Austausch-Log Taiwan: Her mit den frittierten Hühnerpopos
Die Hitze haute Austauschschüler Tim Hörster nach seiner Landung in Taiwan beinahe um. Zur Abkühlung flößten ihm die Gastgeber eiskalten Bubble Tea ein. Sein größter Spaß ist derzeit das Kochen mit seinem Gastvater - und der Verzehr seiner neuen Lieblingsspeise: Fried Chicken Asses.
Wochen vor dem Abflug nach Taiwan konnte ich die Frage, ob ich schon aufgeregt sei, immer verneinen. Doch als der Termin näher rückte, änderte sich das.
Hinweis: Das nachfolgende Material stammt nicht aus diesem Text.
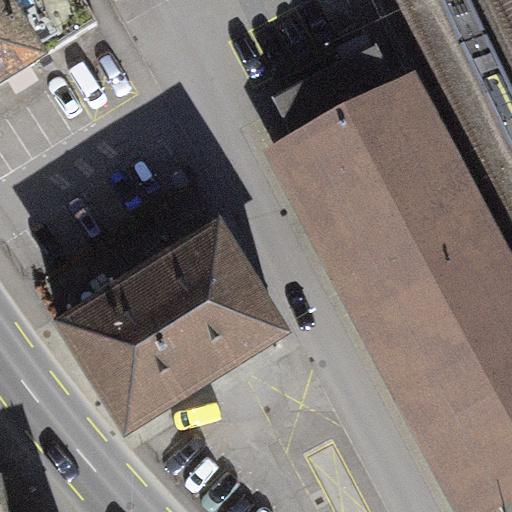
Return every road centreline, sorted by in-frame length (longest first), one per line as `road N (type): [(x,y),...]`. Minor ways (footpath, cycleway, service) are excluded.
road 1 (residential): [(415,511),(202,95),(194,0)]
road 2 (primary): [(0,349),(131,511)]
Am letzten Tag war ich sehr aufgeregt, und in meinem Kopf kreisten tausend Fragen. Es erschien mir so surreal, die vertraute Umgebung für ein ganzes Jahr zu verlassen. Gleichzeitig war ich glücklich, dass es endlich losging.
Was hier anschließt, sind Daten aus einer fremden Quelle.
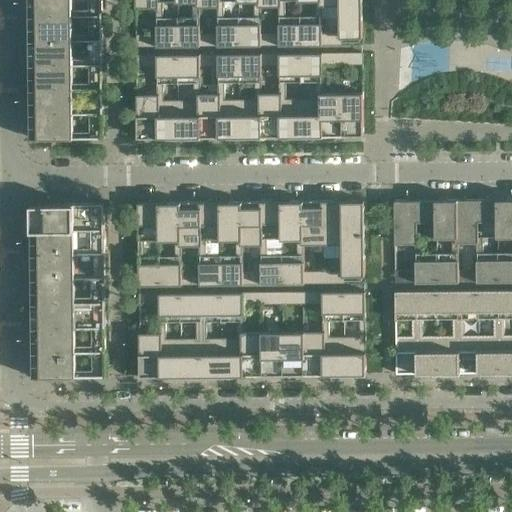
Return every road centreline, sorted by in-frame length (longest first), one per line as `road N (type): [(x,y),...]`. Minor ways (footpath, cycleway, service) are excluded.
road 1 (residential): [(511,400),(28,404),(13,393),(10,378),(8,172)]
road 2 (residential): [(8,172),(511,168)]
road 3 (tertiary): [(97,473),(511,466)]
road 4 (tertiary): [(511,444),(97,447)]
road 5 (residential): [(7,0),(8,172)]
Eine Abschiedsparty gab es nicht, ich habe lieber mit jedem meiner Freunde einzeln einen Tag verbracht. Ich wollte mir Zeit nehmen für sie und für meine Familie, und mich von allen persönlich verabschieden. Von meiner Klasse habe ich ein rührendes Abschiedsgeschenk bekommen: ein T-Shirt mit einem Foto von uns und Unterschriften von allen.
Ich flog von Berlin-Tegel nach Amsterdam und von dort weiter nach Taipeh. Im ersten Monat lebe ich in dieser riesigen Metropole, um einen Sprachkurs zu machen, damit mein Chinesisch besser wird. Vor der Abreise hatte ich schon zu Hause gelernt, allerdings nur für mich, weil es in der Nähe keinen passenden Sprachkurs gab.
Ich wohne nun mit meinen Gasteltern in einem kleinen, gemütlichen Apartment in Neihu, einem Distrikt von Taipeh. Danach soll es für weitere zehn Monate nach Yilan im Südwesten Taipehs gehen. Dort wartet meine zweite Gastfamilie.
Als ich aus dem Flughafen kam, war ich überwältigt von der Schönheit Asiens mit 24-Stunden-Sauna-Gefühl. Riesige Palmen standen überall und säumten die Schnellstraßen. Es war den ganzen Tag heiß und feucht. Zum Glück gibt es hier in jedem öffentlichen Gebäude, jedem Auto und zu Hause große Klimaanlagen.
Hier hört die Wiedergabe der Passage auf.